Where multiple options for expropriation methods exist (Presidential Decrees No. 12/1945 Coll. and No. 108/1945 Coll., and Act No. 142/1947 Coll., on the Revision of the First Land Reform), it is not permissible to halt the review and decide, without proper investigation, that the property was confiscated solely under the decrees, without assessing whether the decrees were misapplied. Non-compliance with applicable standards, inconsistency, and unpredictability in the actions of state authorities or persons acting on behalf of the state during periods of oppression cannot be interpreted to the detriment of entitled persons. In restitution proceedings, the general courts must primarily consider the values and principles of a democratic state governed by the rule of law.

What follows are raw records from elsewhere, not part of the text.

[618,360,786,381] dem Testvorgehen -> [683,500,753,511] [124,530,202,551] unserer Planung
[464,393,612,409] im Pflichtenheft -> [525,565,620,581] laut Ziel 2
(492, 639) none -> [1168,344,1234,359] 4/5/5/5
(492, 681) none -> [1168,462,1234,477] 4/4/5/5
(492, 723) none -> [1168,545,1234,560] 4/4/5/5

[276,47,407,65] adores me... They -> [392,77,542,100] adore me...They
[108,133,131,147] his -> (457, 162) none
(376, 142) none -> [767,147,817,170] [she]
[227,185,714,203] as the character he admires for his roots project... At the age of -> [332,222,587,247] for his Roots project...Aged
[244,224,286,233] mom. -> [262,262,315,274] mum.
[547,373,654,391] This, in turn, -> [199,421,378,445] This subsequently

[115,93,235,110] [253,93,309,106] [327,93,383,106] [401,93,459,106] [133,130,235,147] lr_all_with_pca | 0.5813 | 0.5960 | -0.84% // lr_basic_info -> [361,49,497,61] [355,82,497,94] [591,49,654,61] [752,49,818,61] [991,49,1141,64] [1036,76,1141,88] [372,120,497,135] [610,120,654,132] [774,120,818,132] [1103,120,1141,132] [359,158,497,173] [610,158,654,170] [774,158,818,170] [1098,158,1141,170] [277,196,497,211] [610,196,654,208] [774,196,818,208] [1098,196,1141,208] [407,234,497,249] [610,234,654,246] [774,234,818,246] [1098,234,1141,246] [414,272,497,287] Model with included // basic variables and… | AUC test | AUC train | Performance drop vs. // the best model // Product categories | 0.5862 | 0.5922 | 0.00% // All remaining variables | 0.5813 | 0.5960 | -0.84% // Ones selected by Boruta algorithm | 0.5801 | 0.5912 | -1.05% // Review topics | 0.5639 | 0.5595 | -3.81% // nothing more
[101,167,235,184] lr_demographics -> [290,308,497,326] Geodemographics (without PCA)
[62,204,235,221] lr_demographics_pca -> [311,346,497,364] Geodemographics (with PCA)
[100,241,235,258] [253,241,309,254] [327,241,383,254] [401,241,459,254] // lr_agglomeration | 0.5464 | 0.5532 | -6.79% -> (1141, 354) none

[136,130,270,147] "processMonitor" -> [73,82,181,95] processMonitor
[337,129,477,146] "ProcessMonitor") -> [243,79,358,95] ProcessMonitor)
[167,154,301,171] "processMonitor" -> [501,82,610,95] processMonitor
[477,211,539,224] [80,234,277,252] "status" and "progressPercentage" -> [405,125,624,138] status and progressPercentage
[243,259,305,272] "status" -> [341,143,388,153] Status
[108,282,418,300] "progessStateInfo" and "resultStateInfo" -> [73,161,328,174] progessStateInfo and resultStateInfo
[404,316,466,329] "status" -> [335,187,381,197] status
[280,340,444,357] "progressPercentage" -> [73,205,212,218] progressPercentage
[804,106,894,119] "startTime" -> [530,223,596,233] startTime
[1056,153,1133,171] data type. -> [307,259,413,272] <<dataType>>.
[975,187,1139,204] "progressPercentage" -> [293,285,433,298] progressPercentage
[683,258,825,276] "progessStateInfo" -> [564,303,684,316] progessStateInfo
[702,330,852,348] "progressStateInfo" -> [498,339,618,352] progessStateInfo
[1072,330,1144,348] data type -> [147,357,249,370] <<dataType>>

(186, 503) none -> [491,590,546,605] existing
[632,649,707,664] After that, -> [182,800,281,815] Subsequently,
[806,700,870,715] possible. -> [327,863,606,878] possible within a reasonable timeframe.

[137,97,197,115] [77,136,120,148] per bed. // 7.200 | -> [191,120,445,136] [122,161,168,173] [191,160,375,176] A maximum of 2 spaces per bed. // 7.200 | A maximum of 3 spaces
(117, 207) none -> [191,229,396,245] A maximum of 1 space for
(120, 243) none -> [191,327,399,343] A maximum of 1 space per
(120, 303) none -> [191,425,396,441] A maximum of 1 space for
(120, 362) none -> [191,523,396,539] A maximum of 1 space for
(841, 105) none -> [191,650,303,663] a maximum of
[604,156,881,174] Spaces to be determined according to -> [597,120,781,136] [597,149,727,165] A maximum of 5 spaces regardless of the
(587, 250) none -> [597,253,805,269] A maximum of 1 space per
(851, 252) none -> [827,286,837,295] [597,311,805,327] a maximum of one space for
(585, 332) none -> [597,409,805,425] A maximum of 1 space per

A contrary approach may evoke a sense of “new” injustice and lawlessness in the complainant, who suffered harm under both totalitarian regimes – Nazi in 1938 and Communist after 1948.
Under Article 89(2) of the Constitution, the Constitutional Court’s promulgated judgments are binding on all individuals and state bodies, which are required to apply the Court’s key reasoning in similar cases. The conclusions outlined in judgment file No. I. ÚS 3918/19, concerning property taken away from the complainant through the same procedure (the same administrative actions), were not respected by the general courts in the present case. This was not a similar case but a new assessment of the same decisions as in the referred case.
In the further proceedings, therefore, the task of the general courts will be to clarify under which legal provision the complainant's property was actually confiscated and whether the Constitutional Court had previously ruled substantively on this matter.